Herne – Eine braune Wohnungstür in einer Stahlzarge zwischen weiß verputzten Wänden. Eine von 22 Türen eines grauen Hochhauses. Doch hinter dieser spielte sich Anfang des Jahres ein unfassbares Drama ab.

Hier soll ein junger Vater (30) seinen neugeborenen Sohn so schwer misshandelt haben, dass er Wochen später im Krankenhaus starb!

Ayden war sieben Wochen alt, als die Eltern am 7. Januar einen Krankenwagen alarmierten. Ein Nachbar: „Der Notarzt kam, das wurde mit dem Rettungswagen in die Klinik gefahren.” Die Eltern fuhren mit den Schwiegereltern hinterher.

In der Notaufnahme der Schock: Das Baby schwebte in akuter Lebensgefahr! Die Ärzte schöpften Verdacht, schalteten die Polizei ein. Die Ermittler nahmen Patrick K. noch am gleichen Abend fest – ebenso wie seine Frau Silke (32). Drei Wochen später verlor der Junge in einer Spezialklinik den Kampf um sein Leben.

Die Ermittlungen laufen noch, der Vater muss mit einer Anklage wegen Totschlags rechnen. „Wir prüfen auch, ob Mord als Tatvorwurf in Frage kommt”, so Bachmann.

Die Eltern von Silke sind fassungslos. „Der Schwiegersohn hat einen normalen Eindruck gemacht. Meine Tochter hat ihn erst vor sieben Monaten geheiratet”, sagt Aydens Oma.

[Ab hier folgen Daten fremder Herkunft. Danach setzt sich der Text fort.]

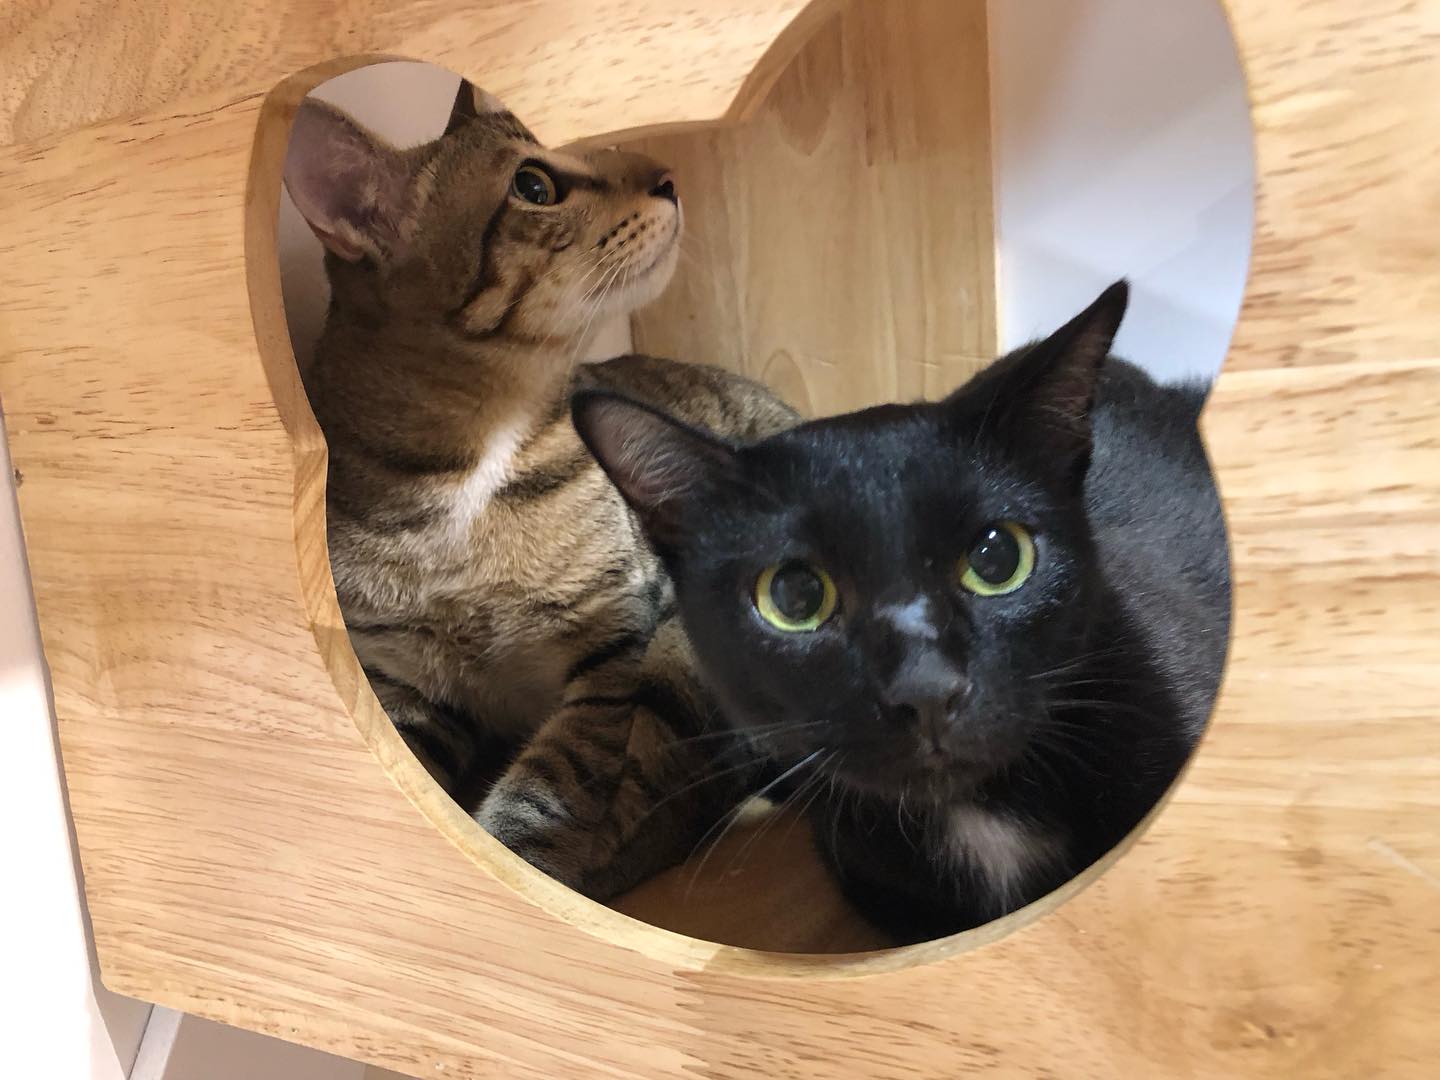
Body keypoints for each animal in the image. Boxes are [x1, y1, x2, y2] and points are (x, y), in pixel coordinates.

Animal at [284, 83, 796, 896]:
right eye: (533, 186)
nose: (668, 178)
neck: (475, 460)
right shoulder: (403, 685)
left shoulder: (613, 640)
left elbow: (555, 786)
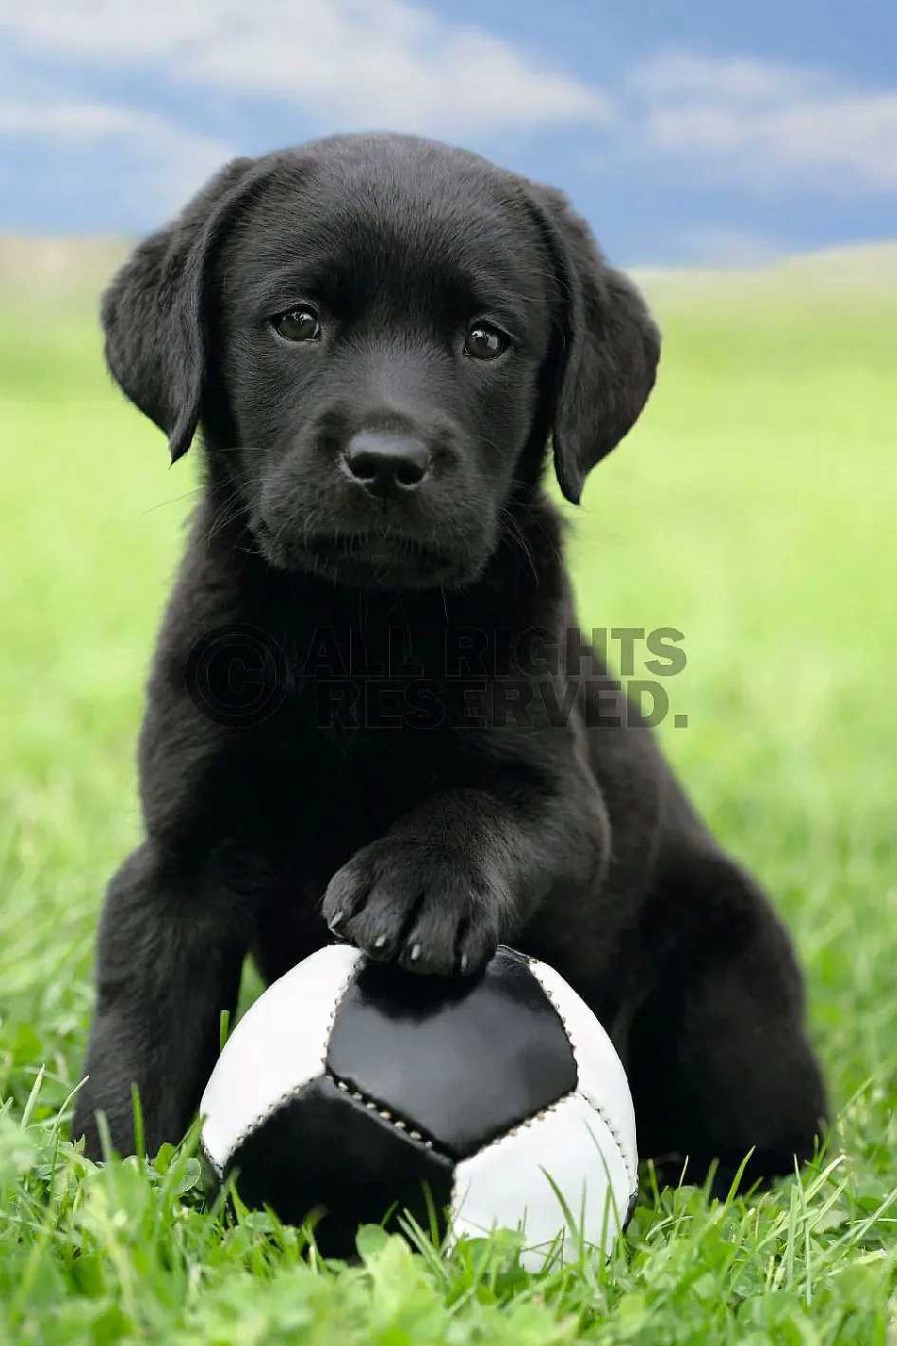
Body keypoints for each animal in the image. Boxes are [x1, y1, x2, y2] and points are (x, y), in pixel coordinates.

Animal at [75, 133, 824, 1189]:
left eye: (484, 340)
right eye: (297, 322)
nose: (388, 461)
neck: (355, 627)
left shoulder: (567, 806)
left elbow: (484, 808)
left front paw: (419, 881)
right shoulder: (184, 849)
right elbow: (143, 1023)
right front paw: (108, 1175)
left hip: (730, 973)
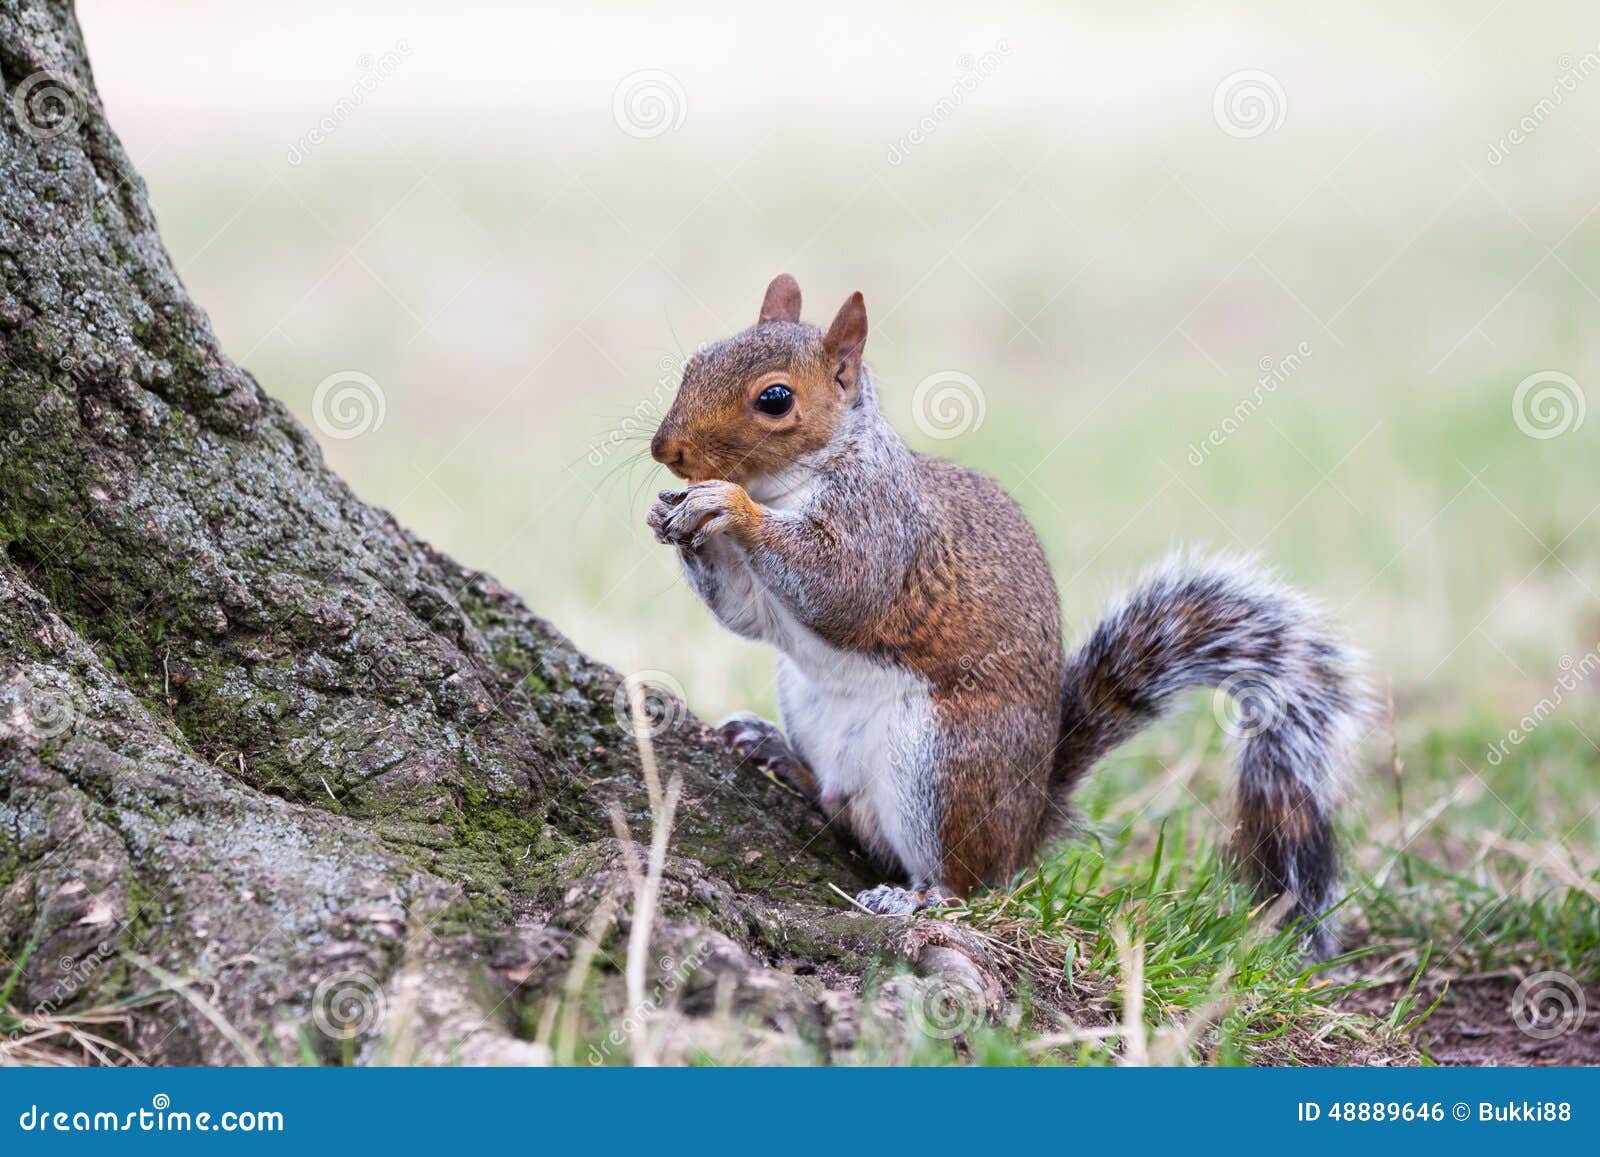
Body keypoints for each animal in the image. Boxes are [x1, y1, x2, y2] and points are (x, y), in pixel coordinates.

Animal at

Sie wollen jetzt dafür sorgen, dass das Enkelkind ein schönes Begräbnis bekommt.

Dass ihre Tochter im Gefängnis ist, können die beiden nicht verstehen. „Sie hat doch nichts gemacht.” Genau das wirft ihr auch der Staatsanwalt vor – Kindesmisshandlung durch Unterlassen. Fluchtgefahr.